Se nos ha ido como del rayo, que diría Miguel Hernández, José Ludeña, con quien tanto queríamos muchos moratalleros y algunos otros con los que mantuvo una amistad de años y de complicidades ideológicas y profesionales. Pertenecía a esa brillante generación de docentes preparados y concienciados que procedían de la izquierda y que brotaron durante la década de los setenta en Moratalla gracias al magisterio de aquellos gigantes de la educación como fueron don Germán y don Pedro, bien provistos de las herramientas de la cultura, la inteligencia y un profundo sentido de la solidaridad y de la ética.

Recuerdo que hace unos pocos años me lo encontré en La Vega, a la espera, como yo, de la extracción de sangre para un análisis. Me conturbó su radical alopecia por lo que tenía de signo infausto y porque nadie me había dicho nada de su enfermedad. Por delicadeza hablamos de otros temas, pero cuando le llegó su turno, su esposa me explicó amable el problema y algunos sinsabores médicos de los últimos años.
Temprano levantó la muerte el vuelo, otra vez Miguel Hernández, poeta de su predilección y de la mía, temprano estás rodando por el suelo; con poco más de sesenta años, jubilado de una larga y exitosa carrera profesional, con el honor de haber sido durante décadas diputado en la Asamblea Regional de Murcia, y con una excelente familia que lo ha apoyado y lo ha querido siempre, se encontraba en el momento justo de disfrutar de todos los bienes acumulados que con tanto esfuerzo y tanta seriedad había ido consiguiendo a lo largo de su vida. “Un manotazo duro, un golpe helado,/ un hachazo invisible y homicida,/ un empujón brutal te ha derribado”. Nadie mejor que el poeta orionalano para expresar nuestro pasmo y nuestra compasión ante la brutalidad inesperada de su muerte.

> [DATOS]:
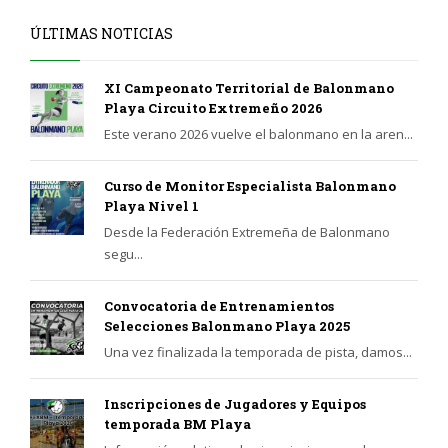
ÚLTIMAS NOTICIAS
XI Campeonato Territorial de Balonmano
Playa Circuito Extremeño 2026
Este verano 2026 vuelve el balonmano en la aren...
Curso de Monitor Especialista Balonmano
Playa Nivel 1
Desde la Federación Extremeña de Balonmano
segu...
Convocatoria de Entrenamientos
Selecciones Balonmano Playa 2025
Una vez finalizada la temporada de pista, damos...
Inscripciones de Jugadores y Equipos
temporada BM Playa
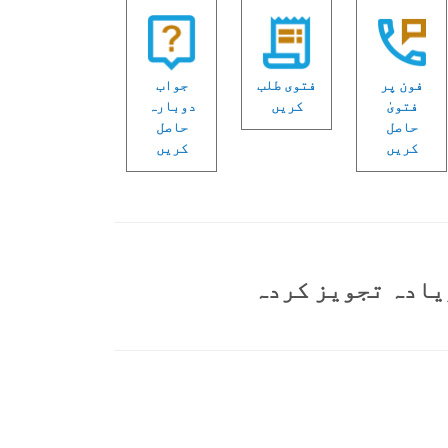
فون پر
فتوی طلب
جواب
فتویٰ
کریں
دوبارہ
حاصل
حاصل
کریں
کریں
یادہ تجویز کردہ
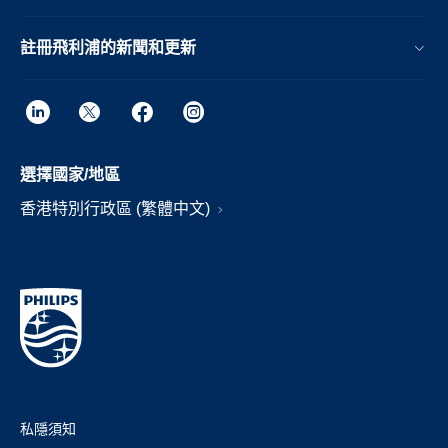
註冊飛利浦的新聞和更新
選擇國家/地區
香港特別行政區 (繁體中文)
私隱須知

> [COMPRUEBA TU COMPRENSIÓN]:
1: Responde según el fragmento:
(a) ¿Qué dos maestros se citan como gigantes de la educación en Moratalla?
(b) ¿Dónde coincidió quien escribe con José Ludeña hace unos pocos años?
(c) ¿En qué institución fue diputado durante décadas?
2: Reproduce, por favor, el pasaje del fragmento entre "Se nos ha ido" y "de la ética.", ambos inclusive.
Las filas son material aparte y no tienen relación con el fragmento.

> [RESPUESTAS]:
1:
(a) Don Germán y don Pedro.
(b) En La Vega.
(c) En la Asamblea Regional de Murcia.

2:
Se nos ha ido como del rayo, que diría Miguel Hernández, José Ludeña, con quien tanto queríamos muchos moratalleros y algunos otros con los que mantuvo una amistad de años y de complicidades ideológicas y profesionales. Pertenecía a esa brillante generación de docentes preparados y concienciados que procedían de la izquierda y que brotaron durante la década de los setenta en Moratalla gracias al magisterio de aquellos gigantes de la educación como fueron don Germán y don Pedro, bien provistos de las herramientas de la cultura, la inteligencia y un profundo sentido de la solidaridad y de la ética.